Joe faz um cinema em que a imagem e os sentidos são os pilares para uma boa degustação de sua obra. Dessa forma, na junção de tudo isso, com o seu trabalho impecável de som, você pode se pegar no final da sessão em um estado de transe meditativo profundo. Afinal, a intenção de Weerasethakul é nos transportar para uma outra dimensão. Uma dimensão em que ele orquestra a magia da vida através dos pequenos momentos do cotidiano, inseridos em um mundo em que as regras são quebradas o tempo todo. Um filme seminal, assombroso e insólito. Mais uma obra-prima extremamente gratificante que tive o imenso prazer de poder ver nessa Mostra tão cheia delas.

Cotação: * * * * *

Juventude em Marcha

O digital nunca mais será o mesmo depois de Pedro Costa e sua seminal obra-prima Juventude em Marcha. Aqui, ele, num tratamento formidável da fotografia, através de planos fixos meticulosamente enquadrados, vai falar de gente, especificamente dos imigrantes cabo-verdanos que estão prestes a se mudar para o novo conjunto habitacional construído pelo governo.
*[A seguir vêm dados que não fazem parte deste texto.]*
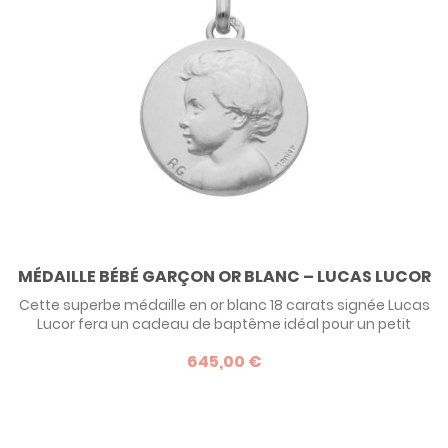
MÉDAILLE BÉBÉ GARÇON OR BLANC – LUCAS LUCOR
Cette superbe médaille en or blanc 18 carats signée Lucas
Lucor fera un cadeau de baptême idéal pour un petit
garçon ! Son diamètre de 16 mm est de taille standard et
645,00 €
s’adapte à tous les âges, dès le berceau. L’enfant pourra
porter sa médaille longtemps, même à l’âge adulte.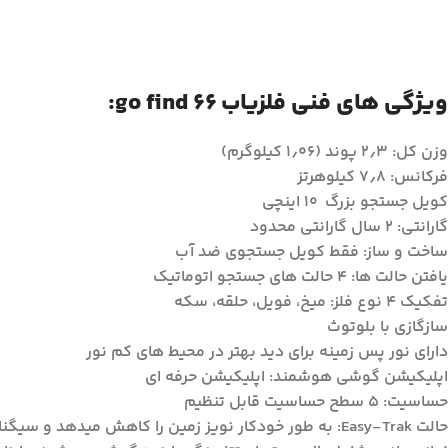
ویژگی های فنی فلزیاب
go find 66:
وزن کل: ۲٫۳ پوند (۱٫۰۶ کیلوگرم)
فرکانس: ۷٫۸ کیلوهرتز
کویل جستجو بزرگ ۱۰ اینچی
گارانتی: ۲ سال گارانتی محدود
ساخت و ساز: فقط کویل جستجوی ضد آب
یافتن حالت ها: ۴ حالت های جستجو اتوماتیک
تفکیک ۴ نوع فلز: میخ، فویل، حلقه، سکه
سازگازی با بلوتوث
دارای نور پس زمینه برای دید بهتر در محیط های کم نور
اپلیکیشن گوشی هوشمند: اپلیکیشن حرفه ای
حساسیت: ۵ سطح حساسیت قابل تنظیم
حالت Easy-Trak: به طور خودکار نویز زمین را کاهش میدهد و سیگنال های هدف را به حداکثر میرساند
Pedro Costa nos seus indefectíveis ensaios de textos sobre saudade e sobre o dia a dia e na sua relação profunda com a geometria dos espaços, eleva o seu cinema simples até não poder mais a um estado de refinamento artístico impressionante.
Muito disso vem da interpretação assombrosa de Ventura (não ator, interpretando a ele mesmo), um dos sem-tetos que estava para ser transferido para o tal conjunto habitacional. Ele é o eixo desse ensaio de poesias que tornam os homens cada vez mais homens e, por isso, mais fracos e covardes, mais saudosos e resignados, mais sábios e serenos. Juventude em Marcha é, talvez, a mais impressionante demonstração de que, pra se fazer cinema, basta sensibilidade, paixão e conexão com o que se quer filmar. E Pedro Costa agrega isso tudo num cinema bastante naturalista, impregnado de um lirismo estranho, mas profundamente belo.
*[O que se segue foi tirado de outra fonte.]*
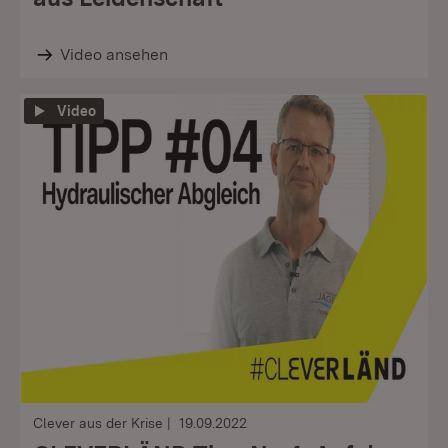
Video ansehen
Video
Clever aus der Krise
19.09.2022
Em Cannes o filme estreou na mostra competitiva e foi, sem dúvida, o choque estético do Festival. Porque Pedro Costa, bem ao modo do casal de cineastas Straub e Huilet (e seu ensaio de poesias em Gente da Sicília), filma o nada. Pouca coisa além de pequenos assuntos do dia-a-dia daquelas pessoas, que na sua banalidade, termina por nos retratar toda uma situação extremamente complexa que os imigrantes Africanos enfrentam na Europa. Além da poesia falada que irá costurar todo o filme, o cineasta português, utilizando-se dos mais imprevisíveis enquadramentos que colocam o homem perdido na geometria do espaço, na sua frieza, irá atingir o sublime, numa espécie de elogio à simplicidade. Um filme que, apesar de exigir um pouco do espectador, retribui de forma generosa, ao seu final, com um cinema cheio de frescor, pureza e sensibilidade.